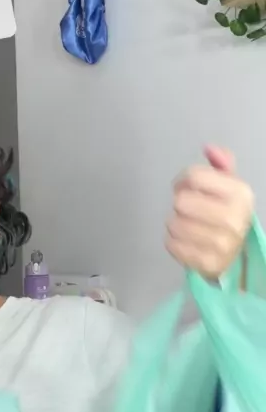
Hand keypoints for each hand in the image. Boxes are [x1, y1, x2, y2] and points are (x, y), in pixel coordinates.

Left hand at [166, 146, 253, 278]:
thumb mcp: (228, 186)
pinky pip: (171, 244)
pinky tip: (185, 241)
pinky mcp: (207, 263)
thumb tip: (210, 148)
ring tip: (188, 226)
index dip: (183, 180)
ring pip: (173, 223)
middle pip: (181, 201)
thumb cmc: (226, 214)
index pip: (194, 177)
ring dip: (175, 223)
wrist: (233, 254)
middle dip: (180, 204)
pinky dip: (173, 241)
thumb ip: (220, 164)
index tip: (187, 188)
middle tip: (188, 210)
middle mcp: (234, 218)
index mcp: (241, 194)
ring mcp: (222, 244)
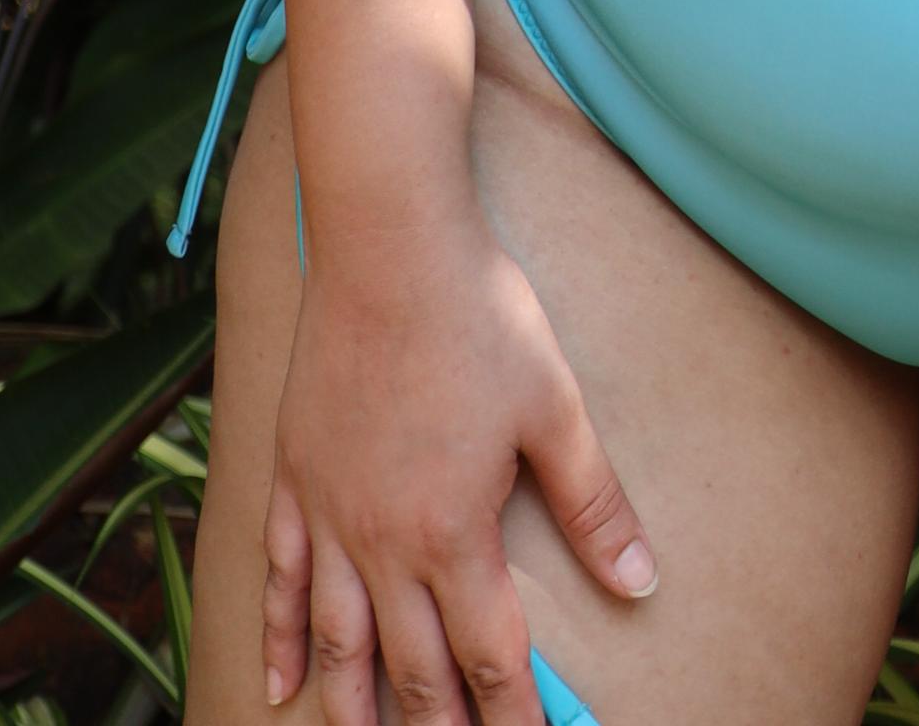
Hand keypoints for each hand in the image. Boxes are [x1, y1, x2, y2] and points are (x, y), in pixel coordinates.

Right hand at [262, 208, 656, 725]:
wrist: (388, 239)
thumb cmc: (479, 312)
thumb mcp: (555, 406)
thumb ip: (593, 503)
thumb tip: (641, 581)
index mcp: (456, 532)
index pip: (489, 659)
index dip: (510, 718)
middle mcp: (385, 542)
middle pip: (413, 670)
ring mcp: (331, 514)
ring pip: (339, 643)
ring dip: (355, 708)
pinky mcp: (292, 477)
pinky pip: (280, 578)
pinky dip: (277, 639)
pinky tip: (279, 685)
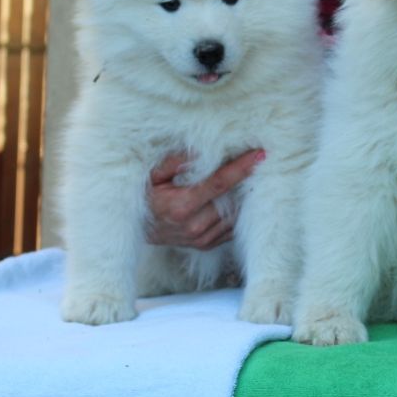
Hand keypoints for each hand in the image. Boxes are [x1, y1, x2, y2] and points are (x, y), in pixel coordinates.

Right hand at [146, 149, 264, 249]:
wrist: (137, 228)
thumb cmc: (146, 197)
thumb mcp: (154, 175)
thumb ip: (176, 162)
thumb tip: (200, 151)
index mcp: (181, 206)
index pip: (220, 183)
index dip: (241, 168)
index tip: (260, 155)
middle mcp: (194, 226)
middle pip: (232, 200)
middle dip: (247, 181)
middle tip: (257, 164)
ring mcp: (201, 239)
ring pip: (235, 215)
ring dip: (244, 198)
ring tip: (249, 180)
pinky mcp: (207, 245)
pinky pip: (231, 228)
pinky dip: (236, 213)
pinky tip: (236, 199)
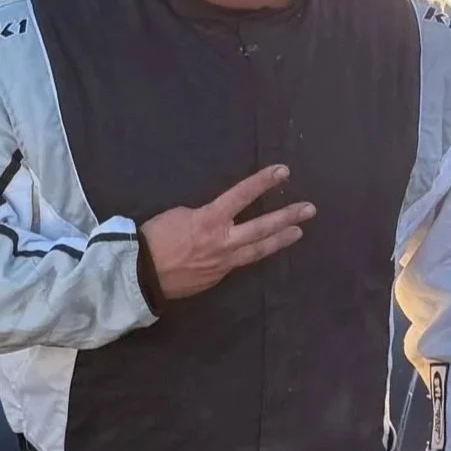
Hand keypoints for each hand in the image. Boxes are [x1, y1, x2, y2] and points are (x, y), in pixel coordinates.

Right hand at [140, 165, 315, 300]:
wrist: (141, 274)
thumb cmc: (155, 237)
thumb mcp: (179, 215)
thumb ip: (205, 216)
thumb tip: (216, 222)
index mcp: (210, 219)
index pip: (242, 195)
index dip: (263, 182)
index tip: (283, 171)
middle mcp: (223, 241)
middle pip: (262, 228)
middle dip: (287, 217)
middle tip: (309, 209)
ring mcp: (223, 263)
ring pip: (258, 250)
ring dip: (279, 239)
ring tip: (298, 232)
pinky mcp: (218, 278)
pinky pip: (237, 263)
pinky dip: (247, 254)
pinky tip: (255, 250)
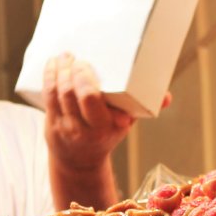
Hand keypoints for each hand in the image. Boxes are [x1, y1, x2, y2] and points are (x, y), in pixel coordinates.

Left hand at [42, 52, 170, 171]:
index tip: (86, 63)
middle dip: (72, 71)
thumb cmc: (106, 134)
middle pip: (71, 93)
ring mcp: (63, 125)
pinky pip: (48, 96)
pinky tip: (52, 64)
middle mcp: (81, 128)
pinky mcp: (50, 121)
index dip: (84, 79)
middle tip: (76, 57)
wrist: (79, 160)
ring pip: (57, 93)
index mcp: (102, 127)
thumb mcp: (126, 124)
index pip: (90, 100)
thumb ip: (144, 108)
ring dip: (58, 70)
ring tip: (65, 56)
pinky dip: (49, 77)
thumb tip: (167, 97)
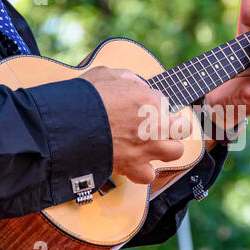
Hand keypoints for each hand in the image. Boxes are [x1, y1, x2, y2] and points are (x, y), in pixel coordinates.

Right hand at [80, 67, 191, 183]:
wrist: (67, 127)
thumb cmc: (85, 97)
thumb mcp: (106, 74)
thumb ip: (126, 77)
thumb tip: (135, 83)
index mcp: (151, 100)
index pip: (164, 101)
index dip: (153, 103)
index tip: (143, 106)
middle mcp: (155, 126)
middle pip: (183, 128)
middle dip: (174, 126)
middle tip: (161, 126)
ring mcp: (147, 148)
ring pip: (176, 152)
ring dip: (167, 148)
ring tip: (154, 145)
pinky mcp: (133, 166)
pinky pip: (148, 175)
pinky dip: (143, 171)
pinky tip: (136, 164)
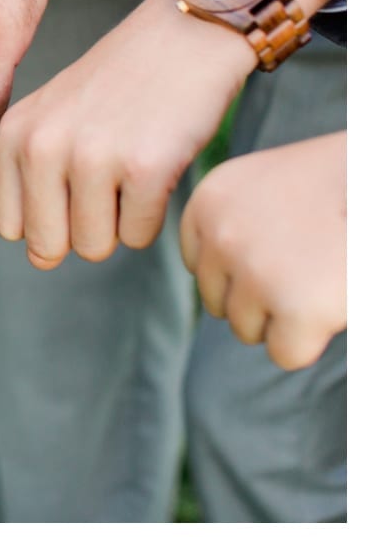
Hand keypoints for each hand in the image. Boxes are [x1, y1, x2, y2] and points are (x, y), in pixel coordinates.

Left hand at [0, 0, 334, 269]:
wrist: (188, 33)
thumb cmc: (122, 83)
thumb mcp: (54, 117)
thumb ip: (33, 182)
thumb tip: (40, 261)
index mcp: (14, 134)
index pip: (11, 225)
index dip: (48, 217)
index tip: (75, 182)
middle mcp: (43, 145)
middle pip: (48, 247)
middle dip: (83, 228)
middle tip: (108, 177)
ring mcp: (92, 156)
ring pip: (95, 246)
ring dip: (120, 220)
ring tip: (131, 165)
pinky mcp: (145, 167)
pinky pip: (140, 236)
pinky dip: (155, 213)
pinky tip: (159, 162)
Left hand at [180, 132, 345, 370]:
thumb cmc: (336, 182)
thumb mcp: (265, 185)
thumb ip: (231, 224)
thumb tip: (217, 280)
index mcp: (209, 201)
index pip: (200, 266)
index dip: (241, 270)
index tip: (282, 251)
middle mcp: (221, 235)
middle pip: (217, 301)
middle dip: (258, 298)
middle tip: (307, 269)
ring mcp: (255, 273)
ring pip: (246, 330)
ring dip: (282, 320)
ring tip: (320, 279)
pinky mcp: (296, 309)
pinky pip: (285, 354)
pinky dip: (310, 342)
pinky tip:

-------------------------

All lines with the string "Left" must be copied from the data.

-- FINISHED EXERCISE --
Left hand at [166, 146, 253, 278]:
Left hand at [42, 52, 170, 171]:
Left hand at [0, 0, 334, 269]:
Left hand at [180, 132, 345, 370]:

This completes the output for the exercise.